'The End,' Tree Frogs and Zachary

John Hockenberry considers endangered cultures and his son's interest in the tradition of poison dart-making

Tuesday, August 24, 2010 - 06:18 PM

We talked this morning about the loss of so-called “indigenous cultures” in our series, "The End." The fact that industrialization is driving certain cultures to extinction isn't new. However, in our globalized world, what constitutes preserving cultural traditions that are under threat? Is the world to embark on a kind of super sequestration of everything indigenous to keep it isolated from what might change it? Under this model the planet becomes a giant museum, with walls between gawking real people and the preserved “exhibits.” There is also a second model where the changing and mixing of cultural identities becomes a kind of preservation. We may lose certain tribes in the Amazon, in that they no longer live there, but do we lose everything about them?

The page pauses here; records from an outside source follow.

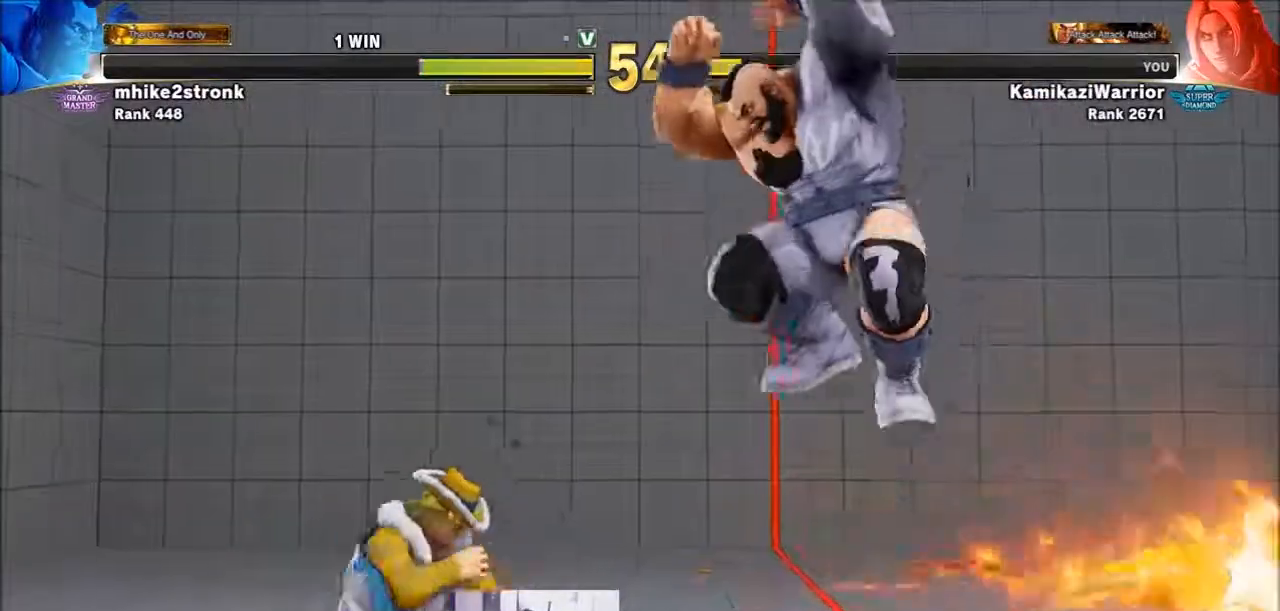
{"buttons": [], "left_stick": "up-left", "events": [[433, "left_stick", "up-left"]]}
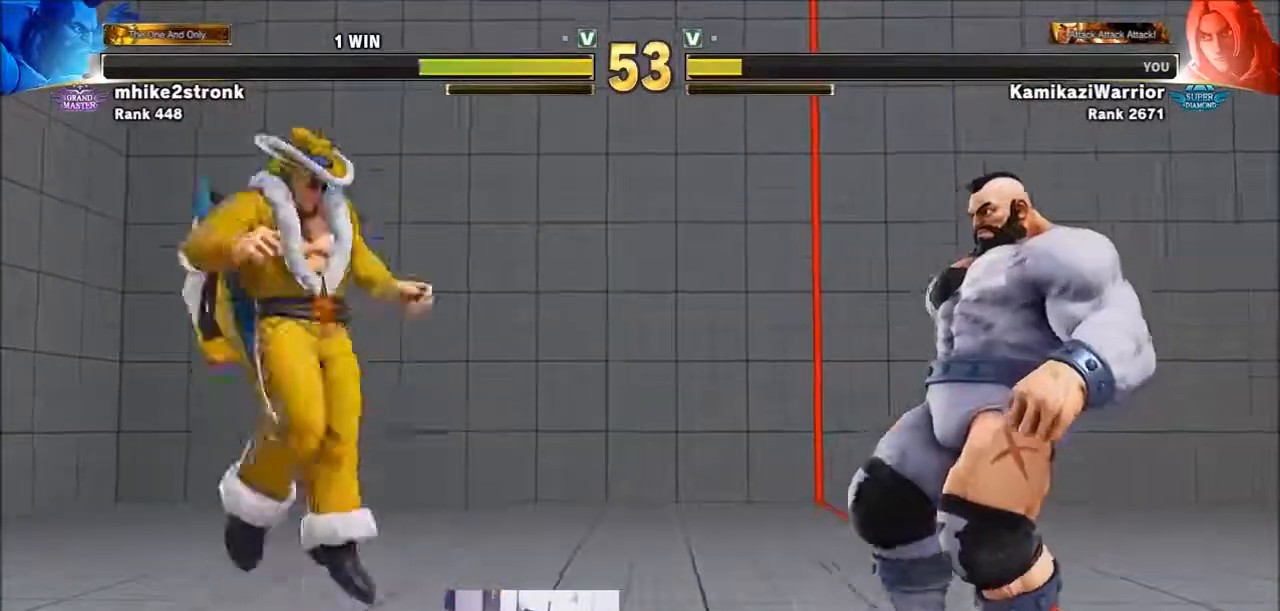
{"buttons": [], "left_stick": "center", "events": [[167, "left_stick", "center"]]}
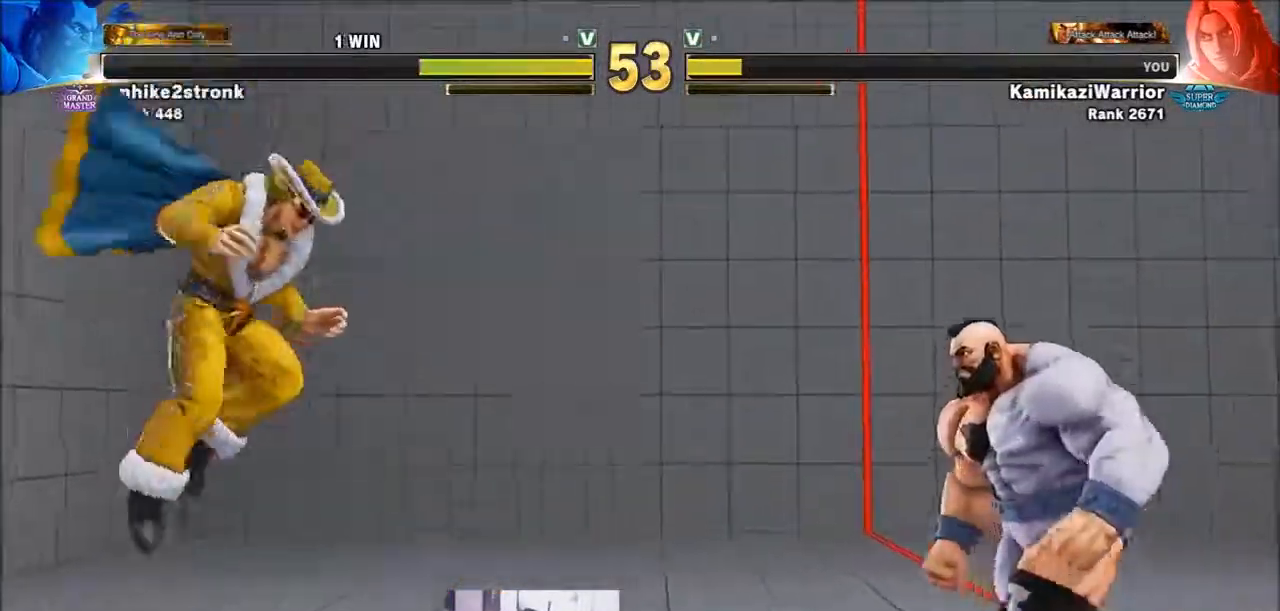
{"buttons": [], "left_stick": "center", "events": [[17, "left_stick", "down-left"], [133, "left_stick", "down-right"], [200, "SQUARE", "down"], [233, "left_stick", "up-right"], [283, "SQUARE", "up"], [283, "left_stick", "center"], [350, "SQUARE", "down"], [467, "SQUARE", "up"]]}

I was talking to my son, Zachary, last week. We were riding our bikes in the mountains and he remarked on how he wanted to learn to make poisonous darts out of tree frogs. He’d studied all about it in school and said that tree frogs could produce enough toxin to supply an army of blow-darters. He looked at me with a poignant, longing expression that said that it would be great if his dad could pass along that tradition to his son. He dreamed that we would spend hours in the jungle catching frogs and making darts, extending a tradition thousands of years old into the 21st century and bringing it to a family in Brooklyn. It sure beats fixing problems with the Wii, or backing up the hard drives at home. I suspect our tradition of fixing electronics may be a passing ritual in our emerging digital culture compared to poison dart making. But a little piece of the ancient and apparently threatened Amazon tradition survives: It’s alive and well in the dreamy head of my 9-year-old boy. Now, none of this suggests that threats aren’t real or my son’s interest in toxic froggies is a substitute for preserving the indigenous cultures of the world. It’s just heartening to see evidence of the earth trying to save itself ... a little poison dart froggy culture planting a seed in a 9-year-old's brain that could sprout elsewhere.

Of course you may be saying, "John, have you given any thought to why your son has this interest in poison blow darts?" Okay, fair question, but blog posts are supposed to be short. I’m not going there... Today anyway.